We're investigating an issue in which users may be unable to access Microsoft 365 services and features. We'll provide additional information as soon as possible.
— Microsoft 365 Status (@MSFT365Status) April 1, 2021
In order to mitigate the impact of the issues, Microsoft “engaged resilient DNS capabilities to absorb the spike in DNS traffic,” the company said.
CRN has reached out to Microsoft seeking further details.
Ryan Loughran, reactive service manager at Valiant Technology, a New York-based MSP, said his team was holding its daily standup meeting over the Teams app on Thursday when the issues occurred.
“The meeting started normally and as it was going on I was logging into a client’s O365 Admin Portal to check something out. It let me log in, but then going to the actual admin console kept failing. I tried a different browser and got the same thing,” Loughran said. “Then, everyone on Teams froze for me. I tried to re-join the meeting, but couldn’t. Then, I got the ‘we ran into some issues’ banner in Teams and I figured everything was down.”
Loughran said that he sends out a message to clients any time there is an outage for a platform that Valiant manages.
“Thankfully, email was still working -- so at around 5:40 p.m. EST I sent one out to our clients. I would say the majority of our clients on are O365 and use Teams heavily,” he said. “I got quite a few replies back stating that they were experiencing the issue and appreciated the communication.”
Fortunately, the outage occurred at the end of the business day for East Coast clients -- though several clients with operations on the West Coast lost communication and had to revert to texting or using Slack, Loughran said.
Ultimately, “it’s disappointing that there has been a string of outages lately, much more than usual,” he said. “I really hope Microsoft steps up its communication efforts though. I had to rely on open source intel rather than an update on the O365 status page -- which was down -- or one of their Twitter accounts.”
At Atlanta-based solution provider ProArch, clients and services “experienced intermittent disruption from this DNS outage that was geo-specific”--with different geographies seeing varying issues, said Ben Wilcox, ProArch’s senior vice president of solution architecture.

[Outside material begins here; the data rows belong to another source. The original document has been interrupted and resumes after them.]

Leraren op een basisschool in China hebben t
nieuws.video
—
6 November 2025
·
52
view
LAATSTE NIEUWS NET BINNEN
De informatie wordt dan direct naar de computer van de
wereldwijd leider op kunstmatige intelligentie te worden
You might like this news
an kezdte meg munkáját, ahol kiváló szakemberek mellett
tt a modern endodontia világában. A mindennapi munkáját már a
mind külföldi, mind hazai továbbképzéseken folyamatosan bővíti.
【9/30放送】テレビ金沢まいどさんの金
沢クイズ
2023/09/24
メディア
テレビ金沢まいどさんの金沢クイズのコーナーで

One takeaway is that it’s important to monitor cloud services using a third-party monitoring service, Wilcox said.
“This will help with SLA adherence and credits requests for missing SLAs,” he said. “These services typically can provide faster outage notifications than Microsoft. And you can use these services too for building notification plans for outages of the cloud, based on your business impact analysis or disaster recovery plan.”

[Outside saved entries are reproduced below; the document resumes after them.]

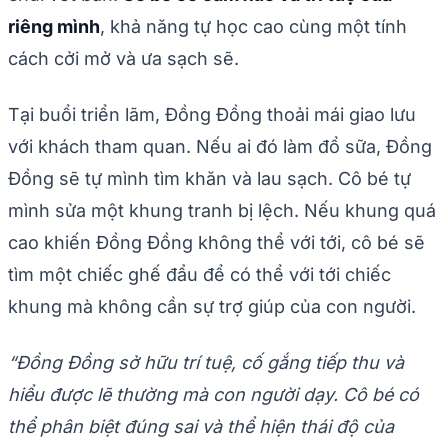
riêng mình
, khả năng tự học cao cùng một tính
cách cởi mở và ưa sạch sẽ.
Tại buổi triển lãm, Đồng Đồng thoải mái giao lưu
với khách tham quan. Nếu ai đó làm đổ sữa, Đồng
Đồng sẽ tự mình tìm khăn và lau sạch. Cô bé tự
mình sửa một khung tranh bị lệch. Nếu khung quá
cao khiến Đồng Đồng không thể với tới, cô bé sẽ
tìm một chiếc ghế đẩu để có thể với tới chiếc
khung mà không cần sự trợ giúp của con người.
“Đồng Đồng sở hữu trí tuệ, cố gắng tiếp thu và
hiểu được lẽ thường mà con người dạy. Cô bé có
thể phân biệt đúng sai và thể hiện thái độ của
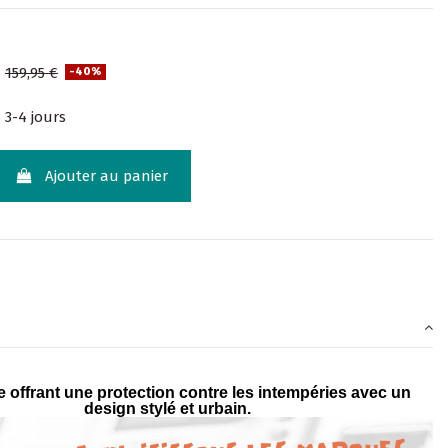
€
159,95 €
-40%
 3-4 jours
Ajouter au panier
 offrant une protection contre les intempéries avec un
design stylé et urbain.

The issues on Thursday followed Microsoft’s March 15 outage that had impacted “any service” that uses Azure Active Directory, Microsoft’s widely used identity authentication solution.

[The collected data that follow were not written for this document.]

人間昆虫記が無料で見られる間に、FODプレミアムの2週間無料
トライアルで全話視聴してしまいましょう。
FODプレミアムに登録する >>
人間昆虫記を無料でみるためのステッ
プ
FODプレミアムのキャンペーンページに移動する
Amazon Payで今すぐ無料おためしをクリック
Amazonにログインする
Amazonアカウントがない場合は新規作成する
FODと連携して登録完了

During that outage, Microsoft indicated that the biggest impact was on Teams -- an essential tool for countless businesses with its chat, audio and video calling, and document-sharing functionality.
With the outage Thursday, it’s at least the fourth time that major issues have affected Teams since the beginning of February.
Teams -- which is part of Microsoft’s Office 365 suite of productivity apps -- had reached 115 million daily active users worldwide as of late October, Microsoft disclosed at the time. That was a more than 5X increase from roughly a year earlier, when Teams had 20 million daily active users, according to Microsoft.
An IT director, who was impacted by the outage Thursday and did not want to be identified, said he believes Microsoft is struggling to keep pace with the rapid growth of Teams.
“It looks to me like a breakdown in their software code change control procedures as a result of rapid Teams usage and growth,” said the IT director. “The DNS issue seems like another example of that.”
The IT director said the recent uptick in Azure outages is troubling. “They are going to have to figure this out real quick,” he said. “I know they have a lot on their product road map with Teams, but I would rather have them slow things down and get it right rather than put out updates that could be causing issues.”